Subject: [PATCH] KVM: selftests: replace assertion with warning in access_tracking_perf_test

Page_idle uses {ptep/pmdp}_clear_young_notify which in turn calls
the mmu notifier callback ->clear_young(), which purposefully
does not flush the TLB.

When running the test in a nested guest, point 1. of the test
doc header is violated, because KVM TLB is unbounded by size
and since no flush is forced, KVM does not update the sptes
accessed/idle bits resulting in guest assertion failure.

More precisely, only the first ACCESS_WRITE in run_test() actually
makes visible changes, because sptes are created and the accessed
bit is set to 1 (or idle bit is 0). Then the first mark_memory_idle()
passes since access bit is still one, and sets all pages as idle
(or not accessed). When the next write is performed, the update
is not flushed therefore idle is still 1 and next mark_memory_idle()
fails.

Signed-off-by: Emanuele Giuseppe Esposito <[email protected]>
---
.../selftests/kvm/access_tracking_perf_test.c | 25 ++++++++++++-------
1 file changed, 16 insertions(+), 9 deletions(-)

diff --git a/tools/testing/selftests/kvm/access_tracking_perf_test.c b/tools/testing/selftests/kvm/access_tracking_perf_test.c
index 1c2749b1481a..87b0bd5ebc65 100644
--- a/tools/testing/selftests/kvm/access_tracking_perf_test.c
+++ b/tools/testing/selftests/kvm/access_tracking_perf_test.c
@@ -31,8 +31,9 @@
* These limitations are worked around in this test by using a large enough
* region of memory for each vCPU such that the number of translations cached in
* the TLB and the number of pages held in pagevecs are a small fraction of the
- * overall workload. And if either of those conditions are not true this test
- * will fail rather than silently passing.
+ * overall workload.

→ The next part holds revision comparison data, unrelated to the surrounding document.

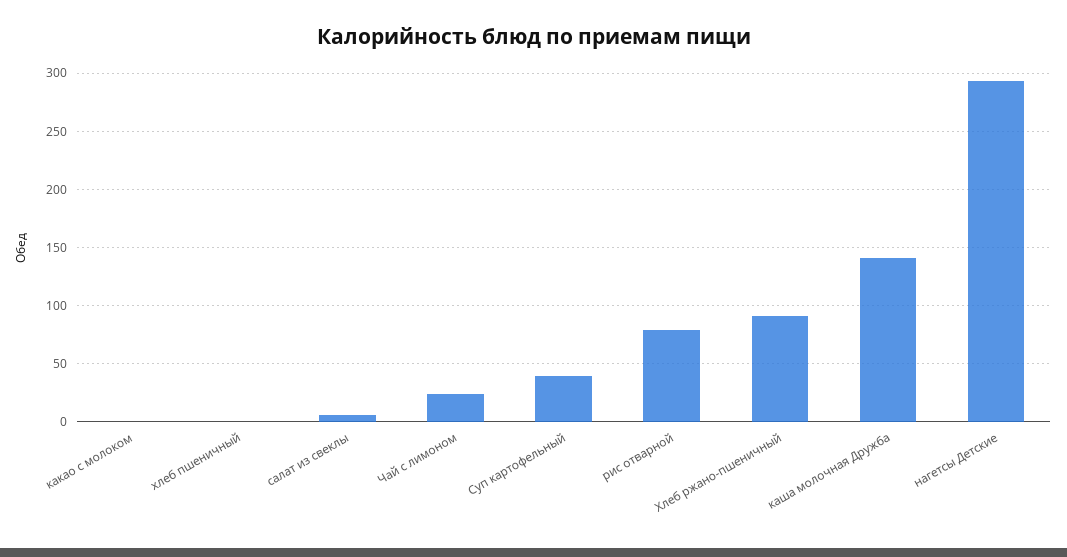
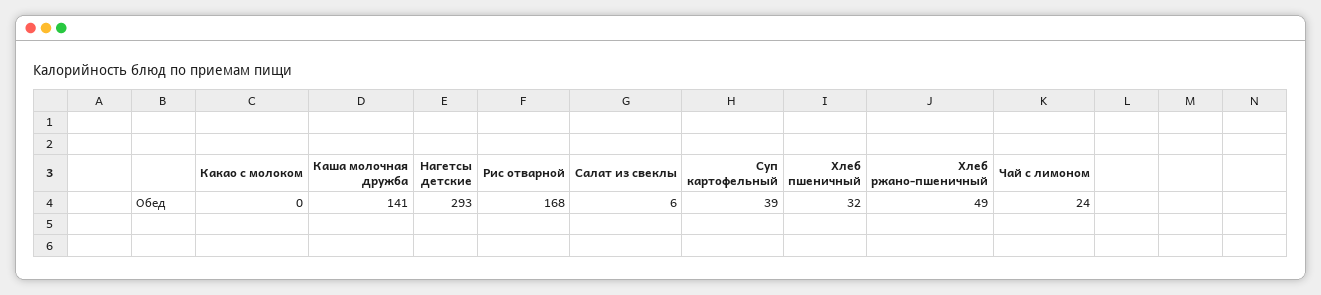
  {
    "какао с молоком": 0,
-   "хлеб пшеничный": 0,
+   "хлеб пшеничный": 32,
    "салат из свеклы": 6,
    "Чай с лимоном": 24,
    "Суп картофельный": 39,
-   "рис отварной": 80,
+   "рис отварной": 168,
-   "Хлеб ржано-пшеничный": 90,
+   "Хлеб ржано-пшеничный": 49,
    "каша молочная Дружба": 141,
    "нагетсы Детские": 293
  }

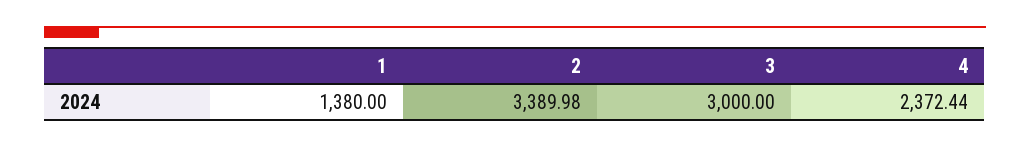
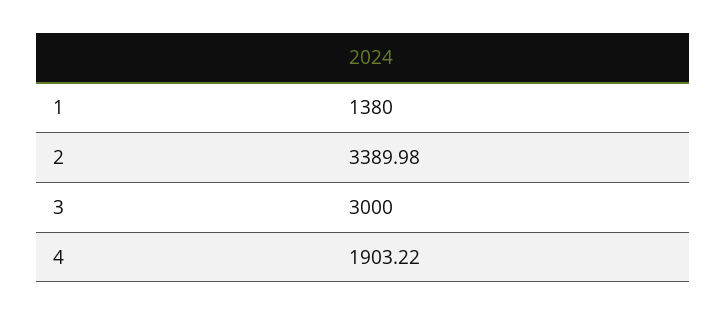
  {
    "1": 1380,
    "2": 3389.98,
    "3": 3000,
-   "4": 2372.44
+   "4": 1903.22
  }

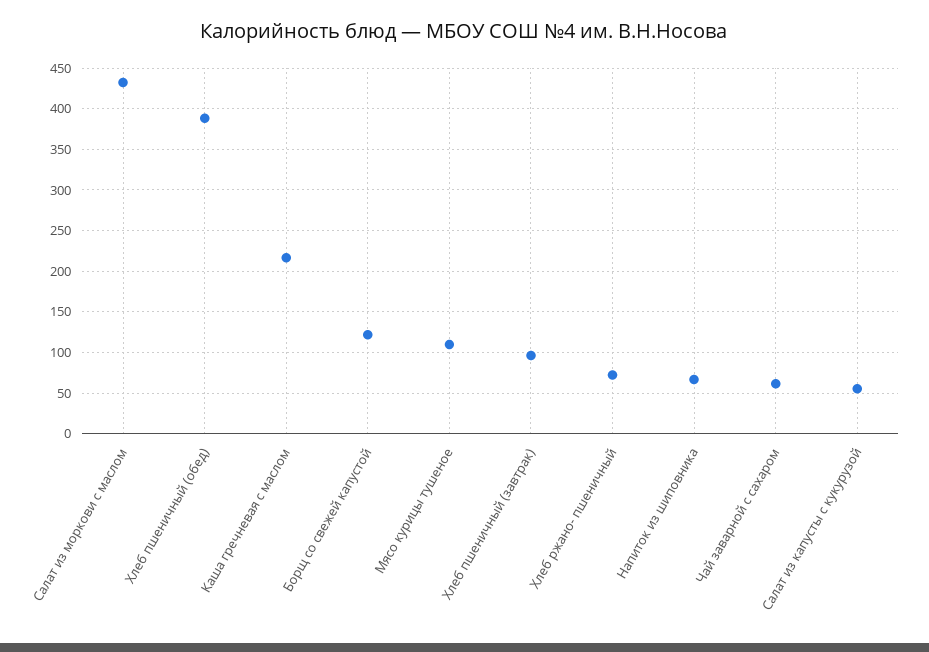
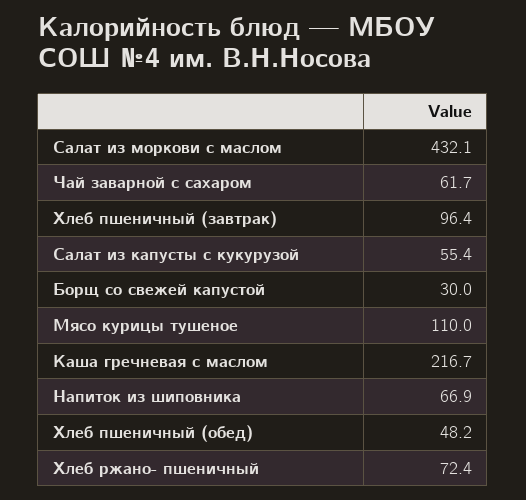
  {
    "Салат из моркови с маслом": 432.1,
-   "Хлеб пшеничный (обед)": 390,
+   "Хлеб пшеничный (обед)": 48.2,
    "Каша гречневая с маслом": 216.7,
-   "Борщ со свежей капустой": 120,
+   "Борщ со свежей капустой": 30,
    "Мясо курицы тушеное": 110,
    "Хлеб пшеничный (завтрак)": 96.4,
    "Хлеб ржано- пшеничный": 72.4,
    "Напиток из шиповника": 66.9,
    "Чай заварной с сахаром": 61.7,
    "Салат из капусты с кукурузой": 55.4
  }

And if either of those conditions are not true (for example
+ * in nesting, where TLB size is unlimited) this test will print a warning
+ * rather than silently passing.
*/
#include <inttypes.h>
#include <limits.h>
@@ -172,17 +173,23 @@ static void mark_vcpu_memory_idle(struct kvm_vm *vm,
vcpu_idx, no_pfn, pages);

/*
- * Test that at least 90% of memory has been marked idle (the rest might
- * not be marked idle because the pages have not yet made it to an LRU
- * list or the translations are still cached in the TLB). 90% is
+ * Check that at least 90% of memory has been marked idle (the rest
+ * might not be marked idle because the pages have not yet made it to an
+ * LRU list or the translations are still cached in the TLB). 90% is
* arbitrary; high enough that we ensure most memory access went through
* access tracking but low enough as to not make the test too brittle
* over time and across architectures.
+ *
+ * Note that when run in nested virtualization, this check will trigger
+ * much more frequently because TLB size is unlimited and since no flush
+ * happens, much more pages are cached there and guest won't see the
+ * "idle" bit cleared.
*/
- TEST_ASSERT(still_idle < pages / 10,
- "vCPU%d: Too many pages still idle (%"PRIu64 " out of %"
- PRIu64 ").\n",
- vcpu_idx, still_idle, pages);
+ if (still_idle < pages / 10)
+ printf("WARNING: vCPU%d: Too many pages still idle (%"PRIu64 "
+ out of %" PRIu64 "), this will affect performance results
+ .\n",
+ vcpu_idx, still_idle, pages);

close(page_idle_fd);
close(pagemap_fd);
--
2.31.1


2022-09-27 12:42:01

by Paolo Bonzini

[permalink] [raw]
Subject: Re: [PATCH] KVM: selftests: replace assertion with warning in access_tracking_perf_test

On 9/26/22 10:29, Emanuele Giuseppe Esposito wrote:
> Page_idle uses {ptep/pmdp}_clear_young_notify which in turn calls
> the mmu notifier callback ->clear_young(), which purposefully
> does not flush the TLB.
>
> When running the test in a nested guest, point 1. of the test
> doc header is violated, because KVM TLB is unbounded by size
> and since no flush is forced, KVM does not update the sptes
> accessed/idle bits resulting in guest assertion failure.
>
> More precisely, only the first ACCESS_WRITE in run_test() actually
> makes visible changes, because sptes are created and the accessed
> bit is set to 1 (or idle bit is 0). Then the first mark_memory_idle()
> passes since access bit is still one, and sets all pages as idle
> (or not accessed). When the next write is performed, the update
> is not flushed therefore idle is still 1 and next mark_memory_idle()
> fails.

Queued, thanks.

Paolo